Task requirements: Locate each line in the records containing "CIRCLE". Copy it.

Exercise input:
+++

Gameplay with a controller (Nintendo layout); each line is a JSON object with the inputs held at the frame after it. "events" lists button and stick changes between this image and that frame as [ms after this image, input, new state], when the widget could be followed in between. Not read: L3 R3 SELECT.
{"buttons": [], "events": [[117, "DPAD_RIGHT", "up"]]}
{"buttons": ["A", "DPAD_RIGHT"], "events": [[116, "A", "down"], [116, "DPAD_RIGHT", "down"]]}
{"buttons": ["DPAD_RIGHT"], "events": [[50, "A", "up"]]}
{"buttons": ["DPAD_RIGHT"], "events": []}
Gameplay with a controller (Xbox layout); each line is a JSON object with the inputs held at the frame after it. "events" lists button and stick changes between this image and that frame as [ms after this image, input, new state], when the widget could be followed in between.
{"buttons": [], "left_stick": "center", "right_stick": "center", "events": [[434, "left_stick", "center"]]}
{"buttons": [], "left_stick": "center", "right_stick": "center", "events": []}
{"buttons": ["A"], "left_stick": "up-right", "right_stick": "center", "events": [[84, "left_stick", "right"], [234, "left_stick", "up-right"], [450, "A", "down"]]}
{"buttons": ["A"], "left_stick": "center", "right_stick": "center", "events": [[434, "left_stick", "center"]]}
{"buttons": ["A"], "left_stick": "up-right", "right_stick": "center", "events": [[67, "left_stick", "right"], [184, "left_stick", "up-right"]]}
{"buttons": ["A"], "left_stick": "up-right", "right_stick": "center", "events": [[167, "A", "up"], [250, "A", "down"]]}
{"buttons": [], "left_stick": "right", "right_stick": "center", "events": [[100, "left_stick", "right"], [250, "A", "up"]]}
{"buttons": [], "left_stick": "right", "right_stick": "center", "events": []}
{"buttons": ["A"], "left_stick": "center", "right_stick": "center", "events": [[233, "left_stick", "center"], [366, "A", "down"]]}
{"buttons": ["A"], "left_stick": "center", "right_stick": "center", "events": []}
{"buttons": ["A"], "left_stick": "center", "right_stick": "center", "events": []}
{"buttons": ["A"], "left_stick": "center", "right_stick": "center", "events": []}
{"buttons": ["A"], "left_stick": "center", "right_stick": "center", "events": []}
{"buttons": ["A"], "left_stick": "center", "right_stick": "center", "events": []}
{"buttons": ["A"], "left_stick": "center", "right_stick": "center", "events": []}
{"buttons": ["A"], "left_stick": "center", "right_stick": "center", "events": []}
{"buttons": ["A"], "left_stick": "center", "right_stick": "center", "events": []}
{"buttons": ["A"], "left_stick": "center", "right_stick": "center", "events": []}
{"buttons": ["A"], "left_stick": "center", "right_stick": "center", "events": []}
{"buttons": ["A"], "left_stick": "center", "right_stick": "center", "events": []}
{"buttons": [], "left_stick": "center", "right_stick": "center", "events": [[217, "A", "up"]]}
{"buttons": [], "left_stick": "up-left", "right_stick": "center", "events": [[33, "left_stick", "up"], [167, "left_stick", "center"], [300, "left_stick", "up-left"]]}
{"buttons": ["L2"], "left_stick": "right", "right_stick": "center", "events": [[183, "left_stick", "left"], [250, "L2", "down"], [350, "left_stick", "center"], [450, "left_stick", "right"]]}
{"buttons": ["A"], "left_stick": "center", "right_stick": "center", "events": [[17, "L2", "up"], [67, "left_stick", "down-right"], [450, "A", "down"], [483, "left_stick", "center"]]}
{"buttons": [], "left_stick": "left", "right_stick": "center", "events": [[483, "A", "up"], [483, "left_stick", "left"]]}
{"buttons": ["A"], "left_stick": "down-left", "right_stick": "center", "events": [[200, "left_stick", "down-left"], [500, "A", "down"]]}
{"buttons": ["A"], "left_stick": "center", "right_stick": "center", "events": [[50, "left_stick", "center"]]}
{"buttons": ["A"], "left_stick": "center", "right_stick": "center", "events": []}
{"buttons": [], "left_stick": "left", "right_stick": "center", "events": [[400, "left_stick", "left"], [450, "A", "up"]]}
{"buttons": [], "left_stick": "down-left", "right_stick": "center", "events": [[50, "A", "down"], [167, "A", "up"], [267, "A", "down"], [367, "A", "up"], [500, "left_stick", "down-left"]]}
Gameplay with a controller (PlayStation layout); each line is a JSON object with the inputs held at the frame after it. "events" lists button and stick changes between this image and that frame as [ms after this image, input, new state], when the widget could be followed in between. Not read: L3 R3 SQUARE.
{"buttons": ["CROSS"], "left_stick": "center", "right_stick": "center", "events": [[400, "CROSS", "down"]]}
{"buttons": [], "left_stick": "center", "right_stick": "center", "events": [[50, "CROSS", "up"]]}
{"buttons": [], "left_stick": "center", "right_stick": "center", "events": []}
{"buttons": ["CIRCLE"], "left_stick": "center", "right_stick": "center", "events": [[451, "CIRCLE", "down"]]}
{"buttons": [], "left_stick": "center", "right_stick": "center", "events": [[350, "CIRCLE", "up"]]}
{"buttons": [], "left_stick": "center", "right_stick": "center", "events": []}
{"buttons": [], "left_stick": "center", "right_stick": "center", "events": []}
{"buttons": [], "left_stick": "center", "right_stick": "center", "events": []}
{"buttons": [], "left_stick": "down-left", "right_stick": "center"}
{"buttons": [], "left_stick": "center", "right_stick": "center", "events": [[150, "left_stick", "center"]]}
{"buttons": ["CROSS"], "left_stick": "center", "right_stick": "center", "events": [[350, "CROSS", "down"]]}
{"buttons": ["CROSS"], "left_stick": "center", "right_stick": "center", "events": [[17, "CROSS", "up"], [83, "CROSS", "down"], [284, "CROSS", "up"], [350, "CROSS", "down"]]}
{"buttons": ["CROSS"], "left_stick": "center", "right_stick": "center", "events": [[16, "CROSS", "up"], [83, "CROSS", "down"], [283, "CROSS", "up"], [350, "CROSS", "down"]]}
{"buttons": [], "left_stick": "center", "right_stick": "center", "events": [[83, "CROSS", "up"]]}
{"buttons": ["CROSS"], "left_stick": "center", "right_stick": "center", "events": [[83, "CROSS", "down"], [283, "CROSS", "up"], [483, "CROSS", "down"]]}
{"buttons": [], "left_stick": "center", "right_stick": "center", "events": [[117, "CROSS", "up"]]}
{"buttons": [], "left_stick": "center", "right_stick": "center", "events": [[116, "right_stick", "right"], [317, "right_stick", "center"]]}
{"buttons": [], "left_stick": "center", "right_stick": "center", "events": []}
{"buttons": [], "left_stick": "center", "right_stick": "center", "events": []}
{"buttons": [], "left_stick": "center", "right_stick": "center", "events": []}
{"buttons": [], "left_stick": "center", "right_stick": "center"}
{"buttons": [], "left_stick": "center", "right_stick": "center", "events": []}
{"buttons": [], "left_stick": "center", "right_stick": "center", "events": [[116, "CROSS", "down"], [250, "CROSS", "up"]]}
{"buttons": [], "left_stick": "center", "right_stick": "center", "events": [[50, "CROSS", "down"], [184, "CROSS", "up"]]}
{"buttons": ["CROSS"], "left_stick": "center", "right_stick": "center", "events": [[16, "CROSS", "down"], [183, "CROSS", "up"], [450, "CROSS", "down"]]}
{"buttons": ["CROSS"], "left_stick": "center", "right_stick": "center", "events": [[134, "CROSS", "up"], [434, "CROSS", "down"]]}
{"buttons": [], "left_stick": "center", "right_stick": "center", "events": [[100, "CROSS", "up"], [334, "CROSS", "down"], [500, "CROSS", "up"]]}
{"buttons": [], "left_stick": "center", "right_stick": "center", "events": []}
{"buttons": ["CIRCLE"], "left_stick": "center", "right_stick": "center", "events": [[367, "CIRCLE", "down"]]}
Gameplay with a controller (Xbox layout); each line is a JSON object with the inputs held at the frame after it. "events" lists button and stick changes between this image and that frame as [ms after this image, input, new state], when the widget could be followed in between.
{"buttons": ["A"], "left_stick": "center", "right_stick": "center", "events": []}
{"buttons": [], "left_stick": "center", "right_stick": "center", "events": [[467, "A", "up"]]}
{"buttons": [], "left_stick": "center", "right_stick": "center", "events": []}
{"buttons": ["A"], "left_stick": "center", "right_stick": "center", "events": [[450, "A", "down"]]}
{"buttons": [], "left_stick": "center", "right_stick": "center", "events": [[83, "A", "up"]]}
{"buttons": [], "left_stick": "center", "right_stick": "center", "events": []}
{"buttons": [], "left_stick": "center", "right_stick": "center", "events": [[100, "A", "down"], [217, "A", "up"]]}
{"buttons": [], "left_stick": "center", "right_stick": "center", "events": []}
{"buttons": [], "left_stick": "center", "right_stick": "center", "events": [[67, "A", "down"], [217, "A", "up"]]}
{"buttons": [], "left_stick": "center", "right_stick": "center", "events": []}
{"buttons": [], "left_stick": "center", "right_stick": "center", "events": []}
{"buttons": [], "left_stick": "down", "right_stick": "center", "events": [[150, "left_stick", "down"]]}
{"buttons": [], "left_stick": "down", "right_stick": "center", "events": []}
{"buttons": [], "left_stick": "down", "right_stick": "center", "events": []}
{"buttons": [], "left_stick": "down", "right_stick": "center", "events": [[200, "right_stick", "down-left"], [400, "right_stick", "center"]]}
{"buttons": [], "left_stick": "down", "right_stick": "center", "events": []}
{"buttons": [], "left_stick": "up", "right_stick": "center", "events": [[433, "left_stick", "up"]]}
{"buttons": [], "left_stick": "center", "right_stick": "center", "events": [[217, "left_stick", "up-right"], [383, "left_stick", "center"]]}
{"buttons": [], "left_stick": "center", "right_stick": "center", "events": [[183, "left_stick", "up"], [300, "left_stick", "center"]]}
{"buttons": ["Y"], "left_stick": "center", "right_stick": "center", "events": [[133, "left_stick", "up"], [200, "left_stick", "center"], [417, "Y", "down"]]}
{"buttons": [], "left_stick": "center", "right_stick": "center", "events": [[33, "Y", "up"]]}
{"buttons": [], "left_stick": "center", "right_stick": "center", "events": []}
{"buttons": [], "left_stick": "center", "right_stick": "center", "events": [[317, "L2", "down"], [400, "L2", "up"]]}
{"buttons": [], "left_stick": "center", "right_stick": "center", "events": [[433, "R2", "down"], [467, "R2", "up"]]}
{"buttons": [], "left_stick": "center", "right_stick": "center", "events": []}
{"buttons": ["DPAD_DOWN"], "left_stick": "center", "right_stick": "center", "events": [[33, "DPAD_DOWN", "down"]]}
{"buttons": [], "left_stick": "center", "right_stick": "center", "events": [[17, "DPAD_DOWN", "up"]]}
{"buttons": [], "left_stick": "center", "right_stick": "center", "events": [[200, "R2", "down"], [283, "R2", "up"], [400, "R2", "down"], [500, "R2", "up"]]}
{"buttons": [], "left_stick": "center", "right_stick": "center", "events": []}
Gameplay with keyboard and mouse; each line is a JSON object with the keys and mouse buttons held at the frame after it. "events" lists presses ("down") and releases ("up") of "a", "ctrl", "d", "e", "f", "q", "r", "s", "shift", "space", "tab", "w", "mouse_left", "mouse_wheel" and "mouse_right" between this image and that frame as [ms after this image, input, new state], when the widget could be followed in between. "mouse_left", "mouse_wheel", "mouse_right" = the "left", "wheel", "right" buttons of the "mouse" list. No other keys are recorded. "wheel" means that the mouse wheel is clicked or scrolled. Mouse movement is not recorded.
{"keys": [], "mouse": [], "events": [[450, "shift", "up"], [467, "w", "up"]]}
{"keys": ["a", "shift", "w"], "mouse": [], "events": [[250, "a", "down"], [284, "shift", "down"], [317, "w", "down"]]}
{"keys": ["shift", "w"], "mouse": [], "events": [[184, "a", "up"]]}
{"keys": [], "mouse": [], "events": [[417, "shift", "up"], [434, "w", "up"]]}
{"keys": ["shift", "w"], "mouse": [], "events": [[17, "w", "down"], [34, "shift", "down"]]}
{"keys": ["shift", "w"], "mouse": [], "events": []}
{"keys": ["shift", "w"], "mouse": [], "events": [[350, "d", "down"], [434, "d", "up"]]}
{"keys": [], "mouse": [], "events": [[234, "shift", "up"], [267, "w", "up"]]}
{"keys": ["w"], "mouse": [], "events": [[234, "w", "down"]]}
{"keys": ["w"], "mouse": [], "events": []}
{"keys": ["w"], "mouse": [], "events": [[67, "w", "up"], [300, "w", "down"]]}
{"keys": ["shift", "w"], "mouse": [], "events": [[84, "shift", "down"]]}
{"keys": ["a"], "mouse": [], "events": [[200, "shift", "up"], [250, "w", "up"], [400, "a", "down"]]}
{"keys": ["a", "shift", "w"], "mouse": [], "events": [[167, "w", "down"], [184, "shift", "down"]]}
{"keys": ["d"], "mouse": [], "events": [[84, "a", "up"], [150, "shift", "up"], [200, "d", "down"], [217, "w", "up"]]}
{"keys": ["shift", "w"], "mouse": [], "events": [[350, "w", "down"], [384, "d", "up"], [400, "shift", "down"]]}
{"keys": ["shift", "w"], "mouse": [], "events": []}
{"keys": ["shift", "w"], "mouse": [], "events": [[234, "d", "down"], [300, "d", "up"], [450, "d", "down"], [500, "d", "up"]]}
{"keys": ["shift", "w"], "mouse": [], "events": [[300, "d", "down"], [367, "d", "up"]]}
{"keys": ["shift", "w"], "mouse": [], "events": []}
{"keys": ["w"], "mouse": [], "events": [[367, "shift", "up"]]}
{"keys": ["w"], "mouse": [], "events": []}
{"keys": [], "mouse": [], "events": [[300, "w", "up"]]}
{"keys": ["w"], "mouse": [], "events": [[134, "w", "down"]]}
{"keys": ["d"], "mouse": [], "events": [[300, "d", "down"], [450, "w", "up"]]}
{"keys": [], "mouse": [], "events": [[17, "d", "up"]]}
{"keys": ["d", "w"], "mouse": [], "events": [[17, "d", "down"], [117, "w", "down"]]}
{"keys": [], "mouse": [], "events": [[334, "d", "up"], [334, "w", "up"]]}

+++

Result:
{"buttons": ["CIRCLE"], "left_stick": "center", "right_stick": "center", "events": [[451, "CIRCLE", "down"]]}
{"buttons": [], "left_stick": "center", "right_stick": "center", "events": [[350, "CIRCLE", "up"]]}
{"buttons": ["CIRCLE"], "left_stick": "center", "right_stick": "center", "events": [[367, "CIRCLE", "down"]]}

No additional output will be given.